→ **Problem details**
Copy out the entries below precisely; nothing is to be omitted.
==== Input for this task ====
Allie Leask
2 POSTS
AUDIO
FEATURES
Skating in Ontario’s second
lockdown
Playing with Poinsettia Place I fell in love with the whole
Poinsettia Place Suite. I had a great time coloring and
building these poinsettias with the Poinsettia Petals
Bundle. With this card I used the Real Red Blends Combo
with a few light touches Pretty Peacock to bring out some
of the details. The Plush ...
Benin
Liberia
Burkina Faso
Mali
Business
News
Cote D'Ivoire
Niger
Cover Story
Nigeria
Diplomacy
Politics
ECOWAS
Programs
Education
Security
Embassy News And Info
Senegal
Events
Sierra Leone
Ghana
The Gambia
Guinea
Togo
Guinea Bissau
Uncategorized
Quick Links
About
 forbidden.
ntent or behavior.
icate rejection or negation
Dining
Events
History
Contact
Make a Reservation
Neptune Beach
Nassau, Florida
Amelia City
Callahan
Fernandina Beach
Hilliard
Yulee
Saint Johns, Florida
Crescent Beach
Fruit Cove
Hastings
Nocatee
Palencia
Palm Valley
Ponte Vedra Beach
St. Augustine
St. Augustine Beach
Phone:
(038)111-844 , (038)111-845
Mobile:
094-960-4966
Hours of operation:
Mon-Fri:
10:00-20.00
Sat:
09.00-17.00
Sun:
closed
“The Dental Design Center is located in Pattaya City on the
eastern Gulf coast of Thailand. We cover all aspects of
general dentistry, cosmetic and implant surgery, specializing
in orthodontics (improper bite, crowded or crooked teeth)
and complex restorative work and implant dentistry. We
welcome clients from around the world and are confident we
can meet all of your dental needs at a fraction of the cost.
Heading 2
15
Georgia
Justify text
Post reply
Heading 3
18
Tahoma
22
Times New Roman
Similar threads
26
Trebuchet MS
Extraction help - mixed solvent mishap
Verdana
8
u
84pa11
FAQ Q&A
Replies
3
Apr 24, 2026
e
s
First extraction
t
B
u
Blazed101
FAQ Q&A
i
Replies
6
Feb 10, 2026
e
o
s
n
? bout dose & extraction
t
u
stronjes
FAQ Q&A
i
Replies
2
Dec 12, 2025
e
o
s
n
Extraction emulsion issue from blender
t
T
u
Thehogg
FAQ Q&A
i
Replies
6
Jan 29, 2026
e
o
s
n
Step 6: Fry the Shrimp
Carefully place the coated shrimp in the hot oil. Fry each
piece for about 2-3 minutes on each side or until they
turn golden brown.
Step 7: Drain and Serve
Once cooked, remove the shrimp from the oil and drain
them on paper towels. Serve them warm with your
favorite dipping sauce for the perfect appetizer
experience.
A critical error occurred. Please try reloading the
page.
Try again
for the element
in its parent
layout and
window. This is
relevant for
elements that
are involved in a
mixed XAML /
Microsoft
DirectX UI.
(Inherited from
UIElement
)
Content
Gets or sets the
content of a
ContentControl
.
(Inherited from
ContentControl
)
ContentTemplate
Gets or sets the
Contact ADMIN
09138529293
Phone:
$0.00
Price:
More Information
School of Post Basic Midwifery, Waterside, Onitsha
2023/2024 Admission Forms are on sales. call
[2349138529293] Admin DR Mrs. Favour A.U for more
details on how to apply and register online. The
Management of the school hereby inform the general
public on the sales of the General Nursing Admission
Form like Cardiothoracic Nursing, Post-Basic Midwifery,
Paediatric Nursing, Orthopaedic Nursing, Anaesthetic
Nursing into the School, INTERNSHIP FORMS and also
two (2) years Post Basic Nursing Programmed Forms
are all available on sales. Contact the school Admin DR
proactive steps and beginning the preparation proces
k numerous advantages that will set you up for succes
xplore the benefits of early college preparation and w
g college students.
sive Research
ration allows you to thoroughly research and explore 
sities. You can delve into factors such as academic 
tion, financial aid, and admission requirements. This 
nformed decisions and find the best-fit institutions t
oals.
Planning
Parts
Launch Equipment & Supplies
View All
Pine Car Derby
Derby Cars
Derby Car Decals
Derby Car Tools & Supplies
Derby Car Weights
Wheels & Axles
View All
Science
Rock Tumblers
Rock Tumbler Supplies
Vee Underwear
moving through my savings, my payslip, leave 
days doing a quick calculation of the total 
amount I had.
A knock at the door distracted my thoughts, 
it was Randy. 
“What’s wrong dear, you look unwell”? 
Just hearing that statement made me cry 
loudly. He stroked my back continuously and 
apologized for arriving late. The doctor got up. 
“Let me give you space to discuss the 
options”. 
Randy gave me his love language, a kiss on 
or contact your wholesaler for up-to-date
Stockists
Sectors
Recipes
====
→ **Response box**
Allie Leask
2 POSTS
AUDIO
FEATURES
Skating in Ontario’s second
lockdown
Playing with Poinsettia Place I fell in love with the whole
Poinsettia Place Suite. I had a great time coloring and
building these poinsettias with the Poinsettia Petals
Bundle. With this card I used the Real Red Blends Combo
with a few light touches Pretty Peacock to bring out some
of the details. The Plush ...
Benin
Liberia
Burkina Faso
Mali
Business
News
Cote D'Ivoire
Niger
Cover Story
Nigeria
Diplomacy
Politics
ECOWAS
Programs
Education
Security
Embassy News And Info
Senegal
Events
Sierra Leone
Ghana
The Gambia
Guinea
Togo
Guinea Bissau
Uncategorized
Quick Links
About
 forbidden.
ntent or behavior.
icate rejection or negation
Dining
Events
History
Contact
Make a Reservation
Neptune Beach
Nassau, Florida
Amelia City
Callahan
Fernandina Beach
Hilliard
Yulee
Saint Johns, Florida
Crescent Beach
Fruit Cove
Hastings
Nocatee
Palencia
Palm Valley
Ponte Vedra Beach
St. Augustine
St. Augustine Beach
Phone:
(038)111-844 , (038)111-845
Mobile:
094-960-4966
Hours of operation:
Mon-Fri:
10:00-20.00
Sat:
09.00-17.00
Sun:
closed
“The Dental Design Center is located in Pattaya City on the
eastern Gulf coast of Thailand. We cover all aspects of
general dentistry, cosmetic and implant surgery, specializing
in orthodontics (improper bite, crowded or crooked teeth)
and complex restorative work and implant dentistry. We
welcome clients from around the world and are confident we
can meet all of your dental needs at a fraction of the cost.
Heading 2
15
Georgia
Justify text
Post reply
Heading 3
18
Tahoma
22
Times New Roman
Similar threads
26
Trebuchet MS
Extraction help - mixed solvent mishap
Verdana
8
u
84pa11
FAQ Q&A
Replies
3
Apr 24, 2026
e
s
First extraction
t
B
u
Blazed101
FAQ Q&A
i
Replies
6
Feb 10, 2026
e
o
s
n
? bout dose & extraction
t
u
stronjes
FAQ Q&A
i
Replies
2
Dec 12, 2025
e
o
s
n
Extraction emulsion issue from blender
t
T
u
Thehogg
FAQ Q&A
i
Replies
6
Jan 29, 2026
e
o
s
n
Step 6: Fry the Shrimp
Carefully place the coated shrimp in the hot oil. Fry each
piece for about 2-3 minutes on each side or until they
turn golden brown.
Step 7: Drain and Serve
Once cooked, remove the shrimp from the oil and drain
them on paper towels. Serve them warm with your
favorite dipping sauce for the perfect appetizer
experience.
A critical error occurred. Please try reloading the
page.
Try again
for the element
in its parent
layout and
window. This is
relevant for
elements that
are involved in a
mixed XAML /
Microsoft
DirectX UI.
(Inherited from
UIElement
)
Content
Gets or sets the
content of a
ContentControl
.
(Inherited from
ContentControl
)
ContentTemplate
Gets or sets the
Contact ADMIN
09138529293
Phone:
$0.00
Price:
More Information
School of Post Basic Midwifery, Waterside, Onitsha
2023/2024 Admission Forms are on sales. call
[2349138529293] Admin DR Mrs. Favour A.U for more
details on how to apply and register online. The
Management of the school hereby inform the general
public on the sales of the General Nursing Admission
Form like Cardiothoracic Nursing, Post-Basic Midwifery,
Paediatric Nursing, Orthopaedic Nursing, Anaesthetic
Nursing into the School, INTERNSHIP FORMS and also
two (2) years Post Basic Nursing Programmed Forms
are all available on sales. Contact the school Admin DR
proactive steps and beginning the preparation proces
k numerous advantages that will set you up for succes
xplore the benefits of early college preparation and w
g college students.
sive Research
ration allows you to thoroughly research and explore 
sities. You can delve into factors such as academic 
tion, financial aid, and admission requirements. This 
nformed decisions and find the best-fit institutions t
oals.
Planning
Parts
Launch Equipment & Supplies
View All
Pine Car Derby
Derby Cars
Derby Car Decals
Derby Car Tools & Supplies
Derby Car Weights
Wheels & Axles
View All
Science
Rock Tumblers
Rock Tumbler Supplies
Vee Underwear
moving through my savings, my payslip, leave 
days doing a quick calculation of the total 
amount I had.
A knock at the door distracted my thoughts, 
it was Randy. 
“What’s wrong dear, you look unwell”? 
Just hearing that statement made me cry 
loudly. He stroked my back continuously and 
apologized for arriving late. The doctor got up. 
“Let me give you space to discuss the 
options”. 
Randy gave me his love language, a kiss on 
or contact your wholesaler for up-to-date
Stockists
Sectors
Recipes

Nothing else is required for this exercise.